As for the relationship between allergen sensitization and asthma severity, many studies have demonstrated that the presence of atopy has a linear relationship with asthma morbidity and that sensitization to allergens can be used as a marker for asthma severity [32,33,34,35,36]. Allergen sensitization to molds, cockroach, pet dander, and inhaled food-derived allergens has been reported to be associated with severe asthma episodes [37]. Exposure to environmental molds may lead to life threatening asthma episodes [38,39,40]. In addition, “thunderstorm asthma” was shown to be associated with severe symptoms resulting from massive and abrupt exposure to inhaled allergens [41].

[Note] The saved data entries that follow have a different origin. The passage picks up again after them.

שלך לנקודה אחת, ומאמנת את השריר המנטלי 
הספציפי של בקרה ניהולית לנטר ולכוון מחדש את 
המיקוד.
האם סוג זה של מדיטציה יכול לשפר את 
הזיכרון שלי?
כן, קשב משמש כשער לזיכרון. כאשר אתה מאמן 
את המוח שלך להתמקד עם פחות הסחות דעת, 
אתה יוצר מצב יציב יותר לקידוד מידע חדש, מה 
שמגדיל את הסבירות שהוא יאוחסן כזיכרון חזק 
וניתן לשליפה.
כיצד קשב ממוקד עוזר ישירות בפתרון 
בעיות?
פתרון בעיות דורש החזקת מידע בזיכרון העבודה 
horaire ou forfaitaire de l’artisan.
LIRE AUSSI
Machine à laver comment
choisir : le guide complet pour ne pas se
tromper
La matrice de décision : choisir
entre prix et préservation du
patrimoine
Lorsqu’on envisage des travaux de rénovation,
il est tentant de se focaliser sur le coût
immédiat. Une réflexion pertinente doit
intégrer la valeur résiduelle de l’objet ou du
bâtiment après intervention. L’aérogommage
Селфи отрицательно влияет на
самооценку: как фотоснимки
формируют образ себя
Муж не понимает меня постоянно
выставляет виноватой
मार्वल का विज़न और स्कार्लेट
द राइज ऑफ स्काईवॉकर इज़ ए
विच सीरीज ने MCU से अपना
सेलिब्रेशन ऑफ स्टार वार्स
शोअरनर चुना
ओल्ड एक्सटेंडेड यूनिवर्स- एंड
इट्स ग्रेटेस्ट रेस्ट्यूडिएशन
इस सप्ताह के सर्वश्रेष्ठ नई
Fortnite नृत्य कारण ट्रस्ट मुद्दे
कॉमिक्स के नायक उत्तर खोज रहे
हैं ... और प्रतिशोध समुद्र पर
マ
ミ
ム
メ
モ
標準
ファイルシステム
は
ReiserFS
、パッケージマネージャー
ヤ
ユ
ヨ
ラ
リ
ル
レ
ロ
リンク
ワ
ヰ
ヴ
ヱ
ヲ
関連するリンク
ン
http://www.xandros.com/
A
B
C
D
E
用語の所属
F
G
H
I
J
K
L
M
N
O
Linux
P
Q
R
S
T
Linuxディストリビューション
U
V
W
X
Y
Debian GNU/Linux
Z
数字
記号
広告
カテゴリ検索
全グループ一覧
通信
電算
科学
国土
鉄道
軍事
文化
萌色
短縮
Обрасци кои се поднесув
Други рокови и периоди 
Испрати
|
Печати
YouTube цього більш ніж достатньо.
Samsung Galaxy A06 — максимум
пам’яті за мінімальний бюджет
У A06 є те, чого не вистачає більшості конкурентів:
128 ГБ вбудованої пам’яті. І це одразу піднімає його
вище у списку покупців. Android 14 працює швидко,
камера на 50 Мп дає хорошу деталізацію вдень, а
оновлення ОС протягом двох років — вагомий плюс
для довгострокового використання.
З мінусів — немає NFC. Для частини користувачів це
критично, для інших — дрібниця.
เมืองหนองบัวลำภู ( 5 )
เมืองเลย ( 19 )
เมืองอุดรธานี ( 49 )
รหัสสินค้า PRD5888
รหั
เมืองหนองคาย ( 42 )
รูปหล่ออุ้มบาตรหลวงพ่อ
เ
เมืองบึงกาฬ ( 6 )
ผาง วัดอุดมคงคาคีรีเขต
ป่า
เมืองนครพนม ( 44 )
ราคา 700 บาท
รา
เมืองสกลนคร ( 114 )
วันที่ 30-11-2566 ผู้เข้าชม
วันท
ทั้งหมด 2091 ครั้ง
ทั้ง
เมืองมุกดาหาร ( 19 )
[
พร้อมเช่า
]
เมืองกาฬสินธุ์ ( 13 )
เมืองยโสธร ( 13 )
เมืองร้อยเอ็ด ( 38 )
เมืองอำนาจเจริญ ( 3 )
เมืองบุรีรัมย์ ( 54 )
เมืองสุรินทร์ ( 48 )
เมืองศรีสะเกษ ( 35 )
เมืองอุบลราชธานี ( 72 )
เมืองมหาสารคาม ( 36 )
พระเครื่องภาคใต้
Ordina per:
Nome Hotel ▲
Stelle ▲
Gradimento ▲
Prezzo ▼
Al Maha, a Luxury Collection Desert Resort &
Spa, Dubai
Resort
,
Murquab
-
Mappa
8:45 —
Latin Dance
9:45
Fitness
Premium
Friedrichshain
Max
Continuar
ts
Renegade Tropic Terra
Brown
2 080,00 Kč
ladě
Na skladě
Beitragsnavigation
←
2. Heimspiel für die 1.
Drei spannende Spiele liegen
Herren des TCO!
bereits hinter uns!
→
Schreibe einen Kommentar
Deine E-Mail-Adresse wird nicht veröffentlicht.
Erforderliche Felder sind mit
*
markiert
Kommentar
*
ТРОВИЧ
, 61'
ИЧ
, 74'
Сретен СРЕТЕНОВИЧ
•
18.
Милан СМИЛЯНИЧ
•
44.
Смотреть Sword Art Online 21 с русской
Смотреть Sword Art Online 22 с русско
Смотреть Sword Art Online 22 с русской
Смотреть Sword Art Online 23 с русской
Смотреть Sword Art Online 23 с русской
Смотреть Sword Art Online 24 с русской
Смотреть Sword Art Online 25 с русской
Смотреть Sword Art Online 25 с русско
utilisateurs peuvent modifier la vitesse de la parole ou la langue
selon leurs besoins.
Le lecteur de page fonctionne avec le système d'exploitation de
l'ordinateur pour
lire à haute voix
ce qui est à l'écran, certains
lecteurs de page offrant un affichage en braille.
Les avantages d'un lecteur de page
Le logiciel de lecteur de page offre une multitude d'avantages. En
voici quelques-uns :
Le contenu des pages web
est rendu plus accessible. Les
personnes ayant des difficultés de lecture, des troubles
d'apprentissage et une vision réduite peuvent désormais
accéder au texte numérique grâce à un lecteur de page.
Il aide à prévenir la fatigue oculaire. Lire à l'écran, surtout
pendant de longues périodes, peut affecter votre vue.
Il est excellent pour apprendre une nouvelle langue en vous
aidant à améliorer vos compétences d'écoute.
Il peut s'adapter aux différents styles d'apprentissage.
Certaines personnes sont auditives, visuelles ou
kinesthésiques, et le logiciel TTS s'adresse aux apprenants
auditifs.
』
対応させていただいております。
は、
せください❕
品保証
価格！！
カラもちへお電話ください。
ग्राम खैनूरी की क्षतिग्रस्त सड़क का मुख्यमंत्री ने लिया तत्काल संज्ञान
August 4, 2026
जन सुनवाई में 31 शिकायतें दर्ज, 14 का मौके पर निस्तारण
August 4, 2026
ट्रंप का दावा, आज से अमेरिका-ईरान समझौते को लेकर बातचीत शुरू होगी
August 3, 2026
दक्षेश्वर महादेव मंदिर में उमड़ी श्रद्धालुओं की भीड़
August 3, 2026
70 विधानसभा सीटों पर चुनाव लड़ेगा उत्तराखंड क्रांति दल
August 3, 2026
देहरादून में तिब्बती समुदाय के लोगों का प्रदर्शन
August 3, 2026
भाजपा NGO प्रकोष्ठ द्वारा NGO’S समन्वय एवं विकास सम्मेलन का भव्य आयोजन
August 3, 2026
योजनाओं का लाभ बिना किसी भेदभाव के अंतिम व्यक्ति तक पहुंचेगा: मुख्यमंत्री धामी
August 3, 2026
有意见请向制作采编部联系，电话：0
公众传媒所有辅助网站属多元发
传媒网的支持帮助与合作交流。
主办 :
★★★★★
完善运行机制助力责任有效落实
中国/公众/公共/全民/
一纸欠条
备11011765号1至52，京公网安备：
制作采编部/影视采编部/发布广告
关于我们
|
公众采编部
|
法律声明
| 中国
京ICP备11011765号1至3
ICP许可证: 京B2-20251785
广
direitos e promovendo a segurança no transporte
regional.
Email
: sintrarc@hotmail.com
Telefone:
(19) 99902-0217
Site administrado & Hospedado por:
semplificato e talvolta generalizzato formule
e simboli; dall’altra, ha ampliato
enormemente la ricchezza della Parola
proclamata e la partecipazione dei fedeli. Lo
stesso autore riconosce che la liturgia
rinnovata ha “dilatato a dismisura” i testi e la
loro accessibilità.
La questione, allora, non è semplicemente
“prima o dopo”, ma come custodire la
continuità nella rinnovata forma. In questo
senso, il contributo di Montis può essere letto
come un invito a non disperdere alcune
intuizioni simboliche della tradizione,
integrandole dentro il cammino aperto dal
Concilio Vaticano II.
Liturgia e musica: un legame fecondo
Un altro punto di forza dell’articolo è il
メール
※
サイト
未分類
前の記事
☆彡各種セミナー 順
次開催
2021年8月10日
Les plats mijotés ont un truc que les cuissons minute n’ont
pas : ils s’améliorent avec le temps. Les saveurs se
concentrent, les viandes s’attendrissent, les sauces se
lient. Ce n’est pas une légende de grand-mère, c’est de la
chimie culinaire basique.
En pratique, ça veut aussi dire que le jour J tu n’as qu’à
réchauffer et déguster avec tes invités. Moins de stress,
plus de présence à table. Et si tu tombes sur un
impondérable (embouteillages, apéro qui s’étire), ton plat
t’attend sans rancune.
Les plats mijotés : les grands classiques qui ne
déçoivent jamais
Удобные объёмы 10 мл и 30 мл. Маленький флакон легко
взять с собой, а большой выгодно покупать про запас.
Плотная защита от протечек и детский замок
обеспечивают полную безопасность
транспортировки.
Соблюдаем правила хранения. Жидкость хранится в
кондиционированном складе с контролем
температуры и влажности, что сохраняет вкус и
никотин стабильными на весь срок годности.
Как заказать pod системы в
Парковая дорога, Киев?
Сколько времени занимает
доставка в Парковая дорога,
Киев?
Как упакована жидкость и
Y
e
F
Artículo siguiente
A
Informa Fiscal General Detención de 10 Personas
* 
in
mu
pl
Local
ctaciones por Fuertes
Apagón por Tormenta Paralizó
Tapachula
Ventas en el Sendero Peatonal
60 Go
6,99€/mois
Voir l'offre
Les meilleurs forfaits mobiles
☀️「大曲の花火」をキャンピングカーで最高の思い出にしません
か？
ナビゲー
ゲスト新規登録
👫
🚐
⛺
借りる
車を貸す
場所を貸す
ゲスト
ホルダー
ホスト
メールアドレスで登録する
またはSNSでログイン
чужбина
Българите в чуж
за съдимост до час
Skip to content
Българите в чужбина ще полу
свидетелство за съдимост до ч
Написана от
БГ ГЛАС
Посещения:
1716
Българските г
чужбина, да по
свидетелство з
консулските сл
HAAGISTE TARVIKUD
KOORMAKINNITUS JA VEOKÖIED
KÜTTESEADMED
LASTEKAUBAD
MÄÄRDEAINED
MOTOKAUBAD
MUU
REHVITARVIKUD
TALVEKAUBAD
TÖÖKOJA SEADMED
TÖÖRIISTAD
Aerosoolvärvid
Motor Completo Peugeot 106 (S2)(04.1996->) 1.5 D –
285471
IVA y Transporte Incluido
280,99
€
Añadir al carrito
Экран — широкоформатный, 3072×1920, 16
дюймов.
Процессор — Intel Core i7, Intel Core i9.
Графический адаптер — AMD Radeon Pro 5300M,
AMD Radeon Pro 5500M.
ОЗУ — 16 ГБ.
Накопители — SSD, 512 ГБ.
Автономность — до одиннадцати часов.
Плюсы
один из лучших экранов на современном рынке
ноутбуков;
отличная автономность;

However, the findings of the current study do not support this relationship. There was no statistically significant difference between SPT-positive and SPT-negative asthmatic children in terms of GINA classification, ACT score, admission to hospital or the use of systemic steroids within the past 12 months. This could be explained, in part, by the lack of more objective measures to assess the severity of asthma (e.g., spirometry for forced expiratory volume in the first second [FEV1]) and atopy (e.g., quantitative serum IgE level). In addition, most children in this study presented to the clinic with their care givers when their asthma symptoms were uncontrolled, rather than for a regular follow-up, which resulted in low clinical scores. Moreover, our allergen panel did not include some important allergens like cockroaches and various types of fungi (e.g., Aspergillus spp), which can be strongly associated with severe asthma in addition to house dust mites and seasonal pollens.

Conclusions

Atopy is considered a significant burden in regards to childhood asthma. Most children with asthma and wheezy episodes in the present study had sensitization to one or more inhaled allergens. The two strains of house dust mites, olive pollen, and cat fur were the most common inhaled allergens. Age had a predictive value for allergen sensitization, as older children reported more positive SPT results. Allergic conjunctivitis was the only concomitant allergic condition that correlated with skin test reactivity. With regard to allergen sensitization and asthma severity, we could not demonstrate a significant relationship. Based on the findings of the present study, we concluded that allergen sensitization is highly prevalent in children with asthma and wheezing episodes. Therefore, physicians should be encouraged to perform allergen testing on all children with asthma. Additionally, families should be instructed to avoid allergens when possible to limit exposure of their atopic children to asthma triggers. The association of asthma with other allergic conditions, especially allergic rhinitis and conjunctivitis, is common and medical personnel should address these conditions during evaluation and treatment. Researchers are advised to conduct further studies with a larger population size including patients from other parts of Jordan to assess the prevalence and pattern of sensitization in children with bronchial asthma in order to improve asthma control and the quality of life of these children.